Shayne tossed the club onto the workbench with a clatter. “All right, so long as I know you killed the horse, I don’t care about the details.”

CHAPTER 18

Too many people had seen him in Domaine’s Cadillac, so after retrieving his brown-paper bag of tools, Shayne took a cab.

“The Golden Crest Motel on Al A. I’m in a hurry.”

He waited till they were halfway there before asking, “You didn’t make this same run earlier tonight, did you?”

“Hell, no,” the driver said. “I was too busy losing money. Do you know I went into the ninth with five tickets? Fussbudget,” he said with disgust. “Where did she come from?”

Shayne told him to let him out on the highway. He saw Tim’s rusted-out Ford, a few cars away from Claire Domaine’s Mercedes. He went up the outside staircase and tapped on the door of Room 17. There was no response. After a moment he tapped again, more impatiently, and the door was opened by Miss Mallinson. Her cheeks seemed flushed. She was smoothing her hair. Shayne shot a quick glance at Rourke, who was sitting back against the headboard of the bed, whistling softly. The bedspread was rumpled.

“Next time I’ll tell them to put you in a body cast,” Shayne said.

“I was feeling weak,” Rourke said innocently. “Naturally I lay down. What’s in the paper bag? Something to drink?”

“Be patient. We have work to do first.”

He found the wire he had snaked through the hole in the baseboard and tied in a little transistor speaker.

“-that you, Mike?” Claire’s voice said. “Mike. Please. I have to talk to you. Is it connected yet? Can you hear me? Hurry.”

Shayne straightened decisively. “Now listen to me, Sandra,” he told the nurse over Claire’s pleas from the little speaker. “Turn out the lights and wait at the window. The second you see a car come in from the highway, knock twice on the wall. If it’s a red convertible, knock three times.”

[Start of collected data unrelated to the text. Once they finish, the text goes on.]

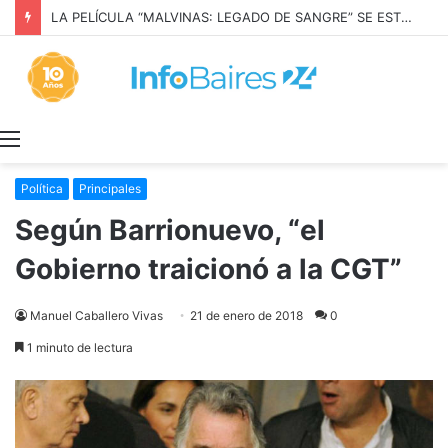
LA PELÍCULA “MALVINAS: LEGADO DE SANGRE” SE ESTRENARÁ EN PRIME VIDEO
Menú
Política
Principales
Según Barrionuevo, “el
Gobierno traicionó a la CGT”
Manuel Caballero Vivas
21 de enero de 2018
0
1 minuto de lectura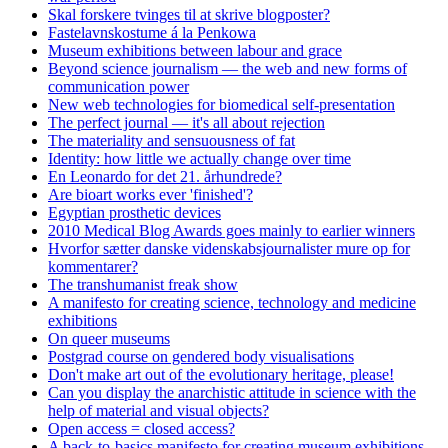
Skal forskere tvinges til at skrive blogposter?
Fastelavnskostume á la Penkowa
Museum exhibitions between labour and grace
Beyond science journalism — the web and new forms of
communication power
New web technologies for biomedical self-presentation
The perfect journal — it's all about rejection
The materiality and sensuousness of fat
Identity: how little we actually change over time
En Leonardo for det 21. århundrede?
Are bioart works ever 'finished'?
Egyptian prosthetic devices
2010 Medical Blog Awards goes mainly to earlier winners
Hvorfor sætter danske videnskabsjournalister mure op for
kommentarer?
The transhumanist freak show
A manifesto for creating science, technology and medicine
exhibitions
On queer museums
Postgrad course on gendered body visualisations
Don't make art out of the evolutionary heritage, please!
Can you display the anarchistic attitude in science with the
help of material and visual objects?
Open access = closed access?
A back-to-basics manifesto for creating museum exhibitions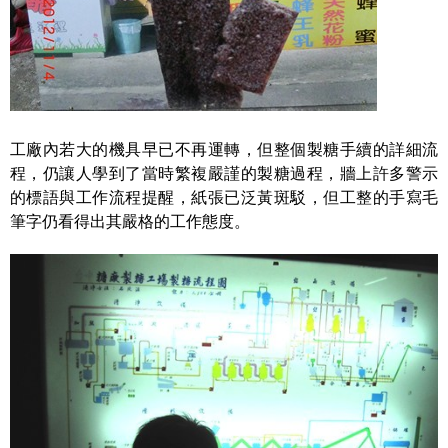
工廠內若大的機具早已不再運轉，但整個製糖手續的詳細流
程，仍讓人學到了當時繁複嚴謹的製糖過程，牆上許多警示
的標語與工作流程提醒，紙張已泛黃斑駁，但工整的手寫毛
筆字仍看得出其嚴格的工作態度。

He snapped the spring lock on the door so he could open it from the outside and knocked on the door of Number 18. It opened and Claire came into his arms. He moved her out of the lighted doorway and closed the door. She was breathing shallowly and seemed close to hysteria.

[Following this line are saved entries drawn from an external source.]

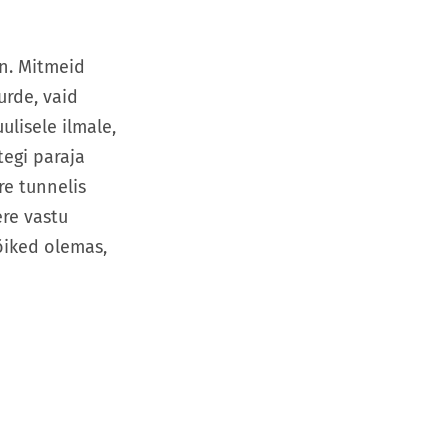
en. Mitmeid
urde, vaid
ulisele ilmale,
tegi paraja
re tunnelis
ere vastu
lõiked olemas,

“I can’t go through with it, Mike. He’ll kill me. I know it. I’ll be lying on the floor dead before you can get in to help me. He’ll be out of his mind with disappointment. I won’t have a chance to ask him about Joey, so there’s no point in it now. Don’t make me do it.”

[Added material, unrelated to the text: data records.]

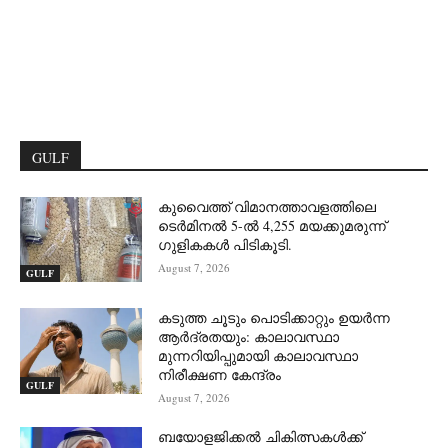
GULF
കുവൈത്ത് വിമാനത്താവളത്തിലെ
ടെർമിനൽ 5-ൽ 4,255 മയക്കുമരുന്ന്
ഗുളികകൾ പിടികൂടി.
August 7, 2026
GULF
കടുത്ത ചൂടും പൊടിക്കാറ്റും ഉയർന്ന
ആർദ്രതയും: കാലാവസ്ഥാ
മുന്നറിയിപ്പുമായി കാലാവസ്ഥാ
നിരീക്ഷണ കേന്ദ്രം
GULF
August 7, 2026
ബയോളജിക്കൽ ചികിത്സകൾക്ക്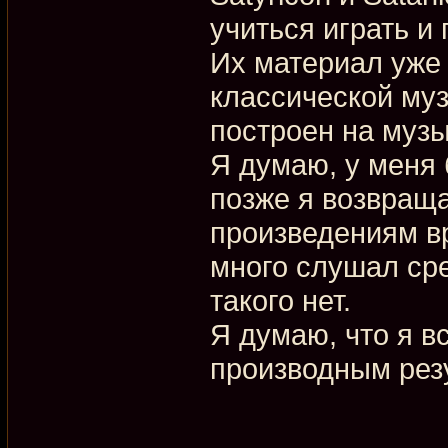
учиться играть и
Их материал уже
классической муз
построен на музы
Я думаю, у меня 
позже я возвраща
произведениям вр
много слушал ср
такого нет.
Я думаю, что я в
производным резу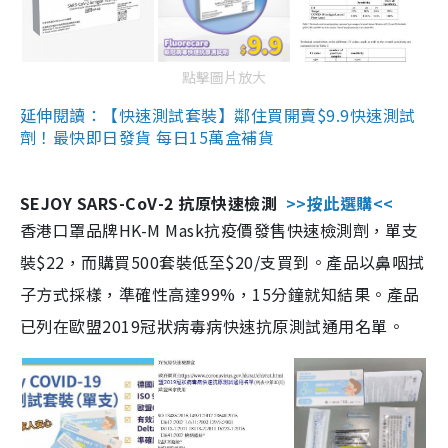
點擊圖片放大
延伸閱讀：【快速測試套裝】鄰住買開賣$9.9快速測試
劑！最快即日發貨 每日15萬盒補貨
SEJOY SARS-CoV-2 抗原快速檢測
>>按此選購<<
香港口罩品牌HK-M Mask抗疫價發售快速檢測劑，單支
裝$22，而購買500套裝低至$20/支買到。產品以鼻咽拭
子方式採樣，準確性高達99%，15分鐘就知結果。產品
已列在歐盟2019冠狀病毒病快速抗原測試通用名單。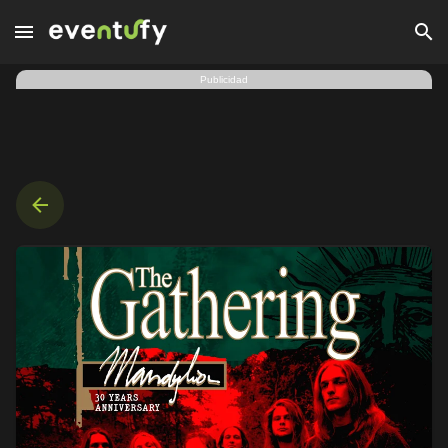
Cuauhtémoc | The Gathering - Mandylion 30 Years Anniversary
Publicidad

She was pulling at the front of his shirt, looking up at him. “Stay with me. You ask him. He won’t know what he’s saying. He’ll blurt something out.”

Applying a slow, powerful pressure, he broke her grip. His eyes drilled into hers and made her listen.

“Are you sure he’ll be here?”

“Yes! He hurt his leg when he fell. Larry sent him a message in the infirmary. Mike, I told Brossard to lose! I thought of that loan shark Paul borrowed from, and suddenly it hit me-if Paul can’t pay, he’ll get some of the same treatment he’s been dishing out to other people. I’ll be free of him.”